This post is by Rick Lai, a Lovecraft eZine contributor.
There have been various continuations of Robert E. Howard’s Conan saga by other writers. In Conan the Buccaneer (Lancer Books, 1971) by L. Sprague de Camp and Lin Carter, Conan battled a creation of another Weird Tales writer. On the Nameless Isle, Conan entered a temple and beheld a toad-like stone idol with three eyes. The idol came to life and attacked Conan. The barbarian hero maneuvered his assailant into falling off a cliff. Although the idol was animated, its body remained stone. The living effigy shattered into fragments at the base of the cliff. The toad-like idol was later identified as Tsathoggua, a demonic god created by Clark Ashton Smith in stories revolving around the lost continent of Hyperborea.
Tsathoggua first appeared as an idol in Smith’s “The Tale of Satampra Zeiros” (Weird Tales, November 1931). The main difference between Smith’s original depiction and the version in Conan the Buccaneer is that the toad god had two eyes. Tsathoggua appeared as a living entity in two other tales by Smith. Under the alias of Zhothaqquah surfaced in Smith’s “The Door to Saturn” (Strange Tales, January 1932). This tale revealed that Tsathoggua came to Earth from Saturn. Under his regular name, Tsathoggua was portrayed as a carnivorous monster in “The Seven Geases” (Weird Tales, October 1934). Other Hyperborea stories mention Tsathoggua in passing.
Tsathoggua was popular with Smith’s fellow Weird Tales writer, H. P. Lovecraft. Having read “The Tale of Satampra Zeiros” before its publication, Lovecraft mentioned Tsathoggua in “The Whisperer in the Darkness” (Weird Tales, August 1931). In this story, Lovecraft provided a different origin for the toad god. Rather than Saturn, Tsathoggua came from the underground realm of N’kai inside the Earth. In a novella revised for Zealia Bishop, “The Mound” (Weird Tales, November 1940), Lovecraft described N’kai in detail.

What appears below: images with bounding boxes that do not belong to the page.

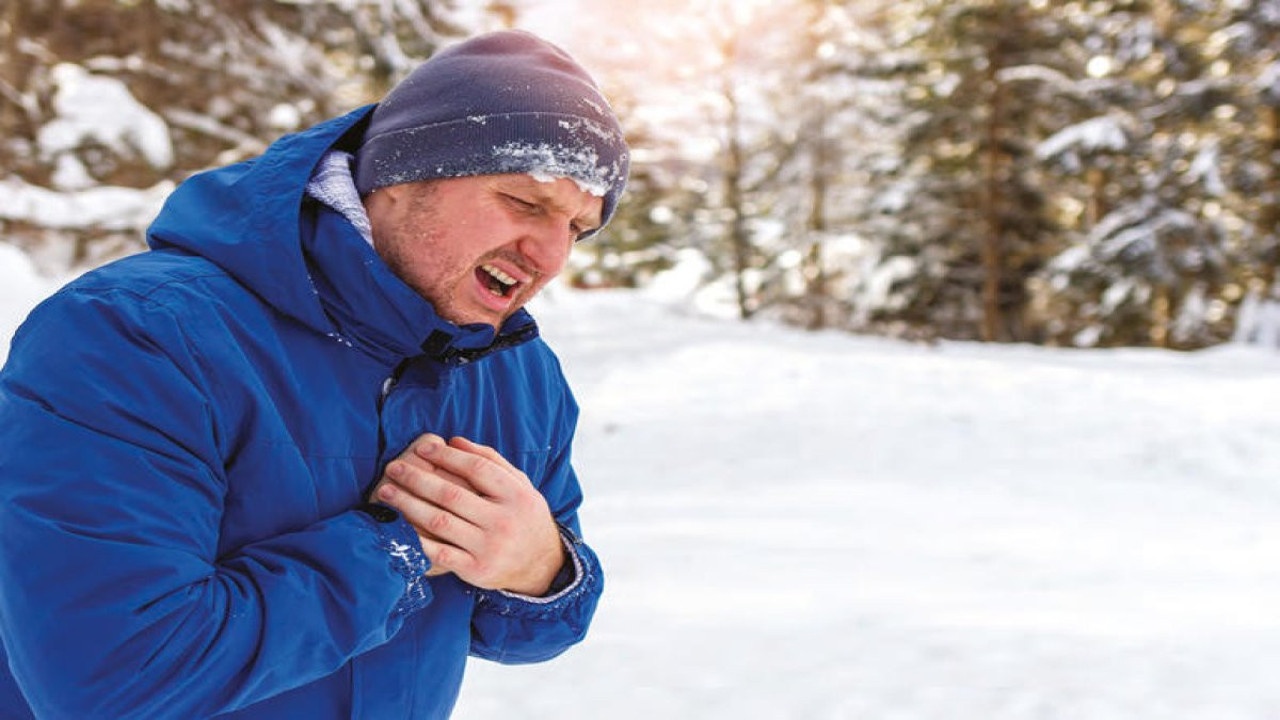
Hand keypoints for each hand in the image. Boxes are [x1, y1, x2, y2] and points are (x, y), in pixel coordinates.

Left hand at [372, 434, 564, 595]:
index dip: (446, 456)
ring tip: (387, 492)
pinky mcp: (475, 570)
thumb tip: (454, 441)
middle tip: (393, 468)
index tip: (423, 448)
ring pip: (440, 522)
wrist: (541, 566)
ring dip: (408, 504)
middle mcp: (503, 521)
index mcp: (516, 495)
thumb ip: (491, 461)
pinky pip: (439, 553)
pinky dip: (416, 539)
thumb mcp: (520, 485)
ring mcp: (489, 547)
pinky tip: (397, 526)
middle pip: (452, 494)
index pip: (477, 468)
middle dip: (417, 479)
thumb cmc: (524, 517)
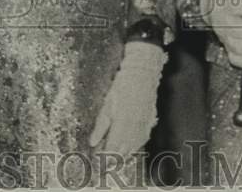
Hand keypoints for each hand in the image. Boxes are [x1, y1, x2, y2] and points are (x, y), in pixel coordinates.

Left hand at [89, 41, 165, 155]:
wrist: (142, 75)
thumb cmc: (122, 87)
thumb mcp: (107, 105)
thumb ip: (100, 126)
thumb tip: (92, 142)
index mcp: (122, 126)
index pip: (112, 151)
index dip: (103, 160)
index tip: (97, 165)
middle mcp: (134, 130)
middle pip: (122, 153)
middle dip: (111, 161)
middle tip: (102, 166)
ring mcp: (143, 127)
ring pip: (132, 150)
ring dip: (122, 157)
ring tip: (113, 160)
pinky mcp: (149, 124)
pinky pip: (141, 142)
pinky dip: (133, 148)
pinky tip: (128, 149)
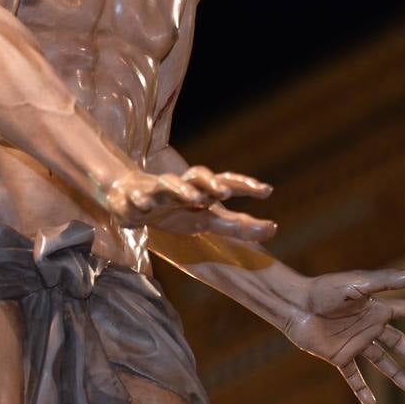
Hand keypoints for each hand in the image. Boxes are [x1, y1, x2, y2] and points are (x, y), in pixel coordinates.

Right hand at [105, 166, 277, 239]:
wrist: (130, 199)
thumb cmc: (174, 210)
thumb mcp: (206, 220)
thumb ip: (238, 225)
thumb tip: (273, 228)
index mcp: (202, 191)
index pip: (226, 182)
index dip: (245, 185)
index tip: (267, 191)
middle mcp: (183, 186)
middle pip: (199, 174)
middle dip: (211, 181)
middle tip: (224, 192)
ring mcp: (158, 190)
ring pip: (169, 182)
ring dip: (182, 188)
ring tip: (193, 197)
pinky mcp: (134, 197)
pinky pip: (137, 196)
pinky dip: (141, 199)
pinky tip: (145, 205)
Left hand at [284, 267, 404, 403]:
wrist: (296, 305)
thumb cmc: (325, 290)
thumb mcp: (357, 284)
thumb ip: (386, 281)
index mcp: (378, 306)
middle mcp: (370, 325)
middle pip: (401, 343)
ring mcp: (356, 342)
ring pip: (383, 362)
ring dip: (398, 376)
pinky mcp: (339, 356)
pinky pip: (354, 376)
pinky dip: (362, 390)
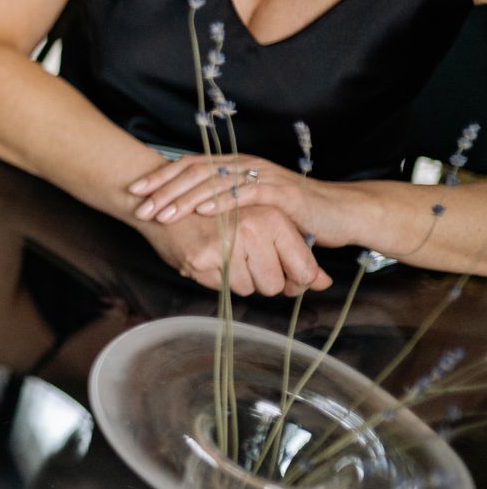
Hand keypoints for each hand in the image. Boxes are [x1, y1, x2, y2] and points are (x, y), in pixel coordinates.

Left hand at [130, 153, 358, 247]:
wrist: (339, 213)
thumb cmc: (291, 213)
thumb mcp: (250, 208)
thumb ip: (223, 204)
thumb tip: (186, 212)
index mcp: (234, 166)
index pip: (190, 166)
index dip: (161, 178)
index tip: (134, 193)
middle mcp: (245, 166)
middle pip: (196, 172)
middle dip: (164, 190)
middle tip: (141, 208)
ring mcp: (263, 176)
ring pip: (216, 182)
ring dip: (185, 198)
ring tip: (162, 213)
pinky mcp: (281, 192)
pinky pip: (246, 194)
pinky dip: (222, 202)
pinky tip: (203, 213)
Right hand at [134, 207, 331, 296]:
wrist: (164, 200)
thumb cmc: (219, 214)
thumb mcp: (263, 223)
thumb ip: (297, 253)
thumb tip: (324, 283)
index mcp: (273, 218)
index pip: (303, 269)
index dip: (296, 280)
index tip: (288, 278)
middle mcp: (253, 230)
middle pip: (275, 285)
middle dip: (263, 280)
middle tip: (248, 262)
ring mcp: (226, 245)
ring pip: (248, 288)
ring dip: (238, 279)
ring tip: (226, 255)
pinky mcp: (201, 259)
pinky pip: (222, 287)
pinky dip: (217, 278)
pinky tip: (209, 257)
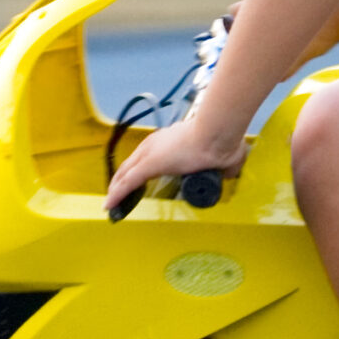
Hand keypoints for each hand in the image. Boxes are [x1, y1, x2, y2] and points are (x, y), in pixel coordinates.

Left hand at [104, 117, 246, 214]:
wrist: (218, 133)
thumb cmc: (223, 140)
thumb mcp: (224, 155)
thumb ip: (224, 165)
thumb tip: (229, 173)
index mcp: (168, 140)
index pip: (144, 157)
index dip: (135, 171)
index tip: (133, 184)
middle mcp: (154, 144)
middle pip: (129, 165)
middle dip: (120, 181)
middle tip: (117, 197)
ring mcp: (150, 154)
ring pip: (125, 174)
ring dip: (116, 190)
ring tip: (111, 205)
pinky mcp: (148, 165)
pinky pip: (127, 182)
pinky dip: (117, 194)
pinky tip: (110, 205)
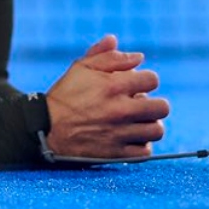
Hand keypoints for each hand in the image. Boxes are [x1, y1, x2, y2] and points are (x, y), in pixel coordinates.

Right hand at [44, 34, 168, 161]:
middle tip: (142, 105)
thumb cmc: (65, 94)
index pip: (152, 80)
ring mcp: (119, 133)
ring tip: (139, 122)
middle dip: (154, 103)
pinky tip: (132, 137)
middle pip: (162, 107)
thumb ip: (109, 56)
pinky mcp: (115, 153)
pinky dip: (142, 145)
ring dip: (150, 124)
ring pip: (156, 130)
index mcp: (113, 86)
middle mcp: (120, 110)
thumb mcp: (82, 67)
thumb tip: (139, 56)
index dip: (146, 80)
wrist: (46, 127)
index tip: (137, 85)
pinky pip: (145, 152)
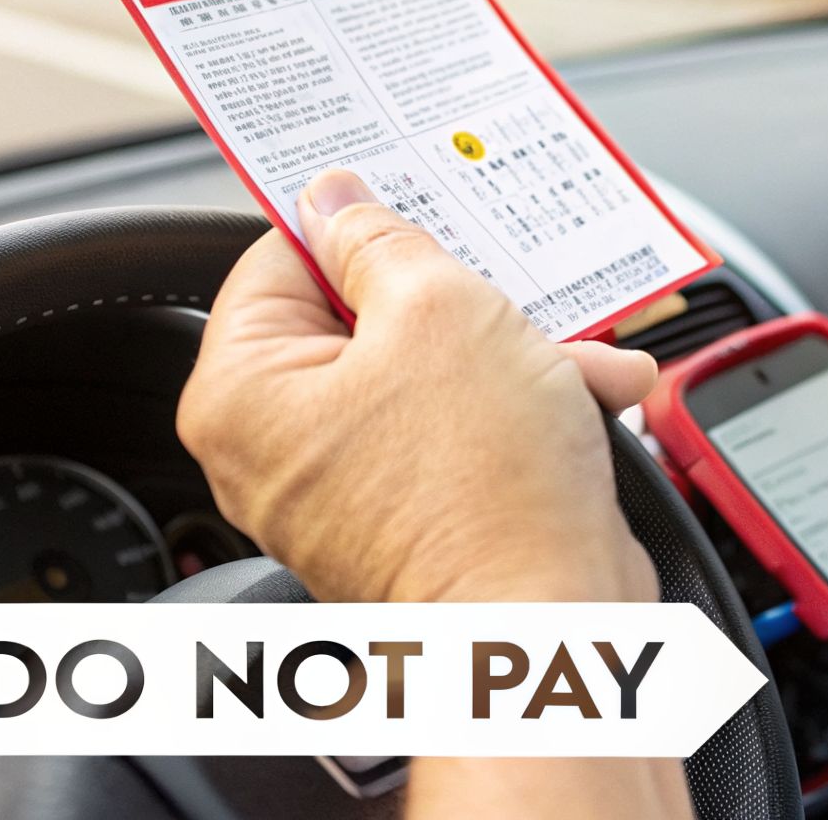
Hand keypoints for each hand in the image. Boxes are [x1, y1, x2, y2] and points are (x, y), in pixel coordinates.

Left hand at [178, 169, 661, 605]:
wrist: (553, 627)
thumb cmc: (486, 488)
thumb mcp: (442, 308)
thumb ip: (382, 238)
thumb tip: (338, 199)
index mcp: (242, 394)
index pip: (277, 257)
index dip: (358, 222)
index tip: (417, 202)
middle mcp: (277, 449)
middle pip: (358, 317)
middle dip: (457, 297)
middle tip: (503, 278)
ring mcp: (346, 490)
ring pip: (424, 374)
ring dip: (510, 351)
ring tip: (573, 352)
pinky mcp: (413, 518)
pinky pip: (454, 431)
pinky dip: (518, 408)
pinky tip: (586, 394)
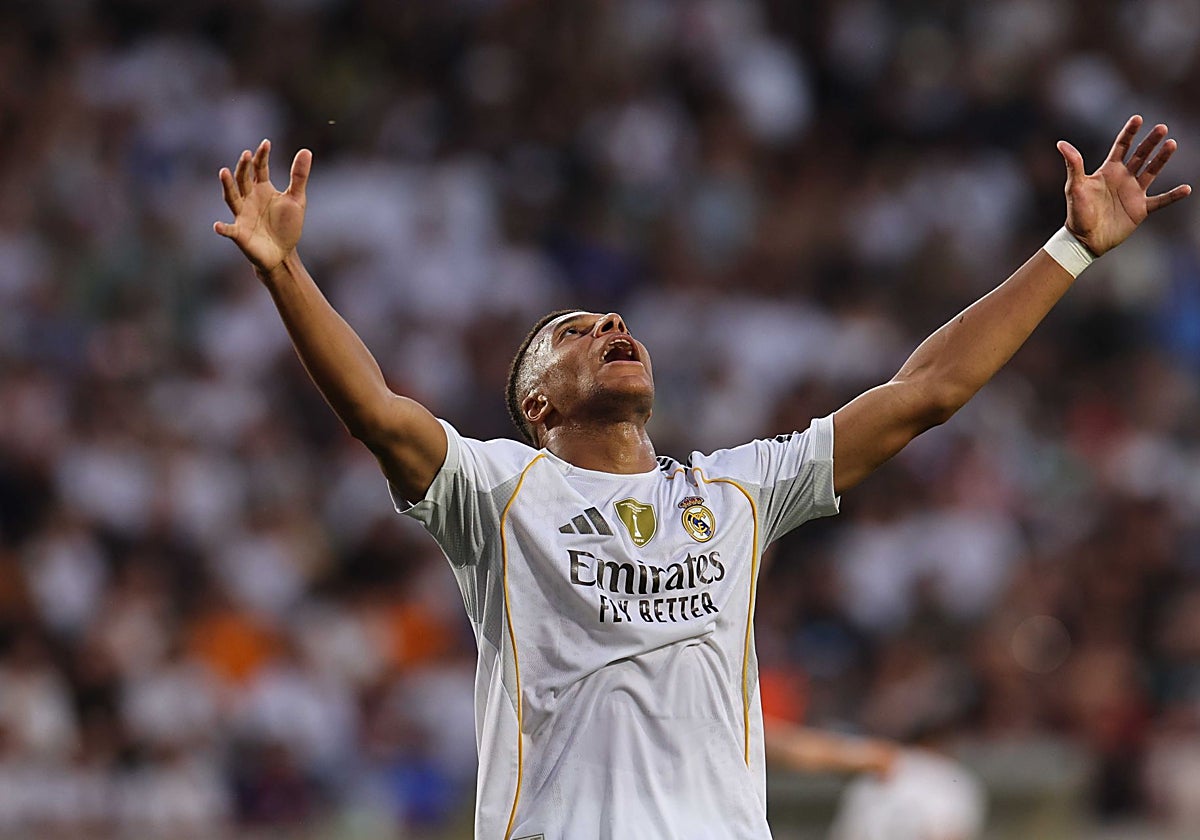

In “The Tale of Satampra Zeiros,” the idol of Tsathoggua was worshipped by an amorphous monster. “The Mound” had similar monstrosities revering images of Tsathoggua.
Clark Ashton Smith later reconciled the conflicting origin stories for Tsathoggua in “The Family Tree of the Gods” from The Acolyte (Summer 1944). Tsathoggua journeyed to Earth through a dimensional opening that caused him to materialize in N’kai. An expanded version of this essay was published as “From the Parchments of Pnom” in Robert M. Price’s anthology, The Tsathoggua Cycle (Chaosium Inc., 2005).
Robert E. Howard also was apparently fascinated by Tsathoggua. Several variations on Tsathoggua populated Howard’s works. In “The Black Stone” (Weird Tales, November 1931), an unnamed toad god is the focus of a cult in Hungary. The same creature returned in a Honduran temple in “The Thing on the Roof” (Weird Tales, February, 1932).
“The Black Stone” was published in the same issue as “The Tale of Satampra Zeiros.” How could Howard have prior knowledge of Smith’s Tsathoggua? The answer lies in an August 14, 1930 letter by Lovecraft to Howard. Lovecraft discussed Tsathoggua at length. Here’s the excerpt:
“…Clark Ashton Smith is launching another mock mythology revolving around the black, furry toad-god Tsathoggua, whose name had various forms among the Atlanteans, Lemurians and Hyperboreans who worshipped him after he emerged from inner Earth (whither he came from outer space, with Saturn as a stepping-stone). I am using Tsathoggua in several tales of my own and of revision-clients. . .”
This letter also indicates that the reconciliation between the conflicting origins of Tsathoggua had been worked out more than a decade before the publication of Smith’s “The Family of the Gods.”
Conan may have overtly fought Tsathoggua in the pastiche by L. Sprague de Camp and Lin Carter, but it can be argued that Robert E. Howard himself actually penned a disguised confrontation between his heroic barbarian and the toad god. This battle transpired in “The Slithering Shadow” (Weird Tales, September 1933). The story was reprinted under the alternate title of “Xuthal of the Dusk” in The Coming of Conan (Ballantine Books, 2003).
Conan stumbled upon the decadent lost city of Xuthal. The citadel was terrorized by a toad-like creature, Thog. Conan fought the monster, but it wasn’t clear whether he slew it. Wounded by Conan’s sword, Thog retreated into a well that led deep into the Earth.
The name Thog is a shortened form of Tsathoggua. The subterranean abyss to which Thog fled could easily be a passageway to N’kai. If not Tsathoggua himself, Thog must be some spawn of the toad god.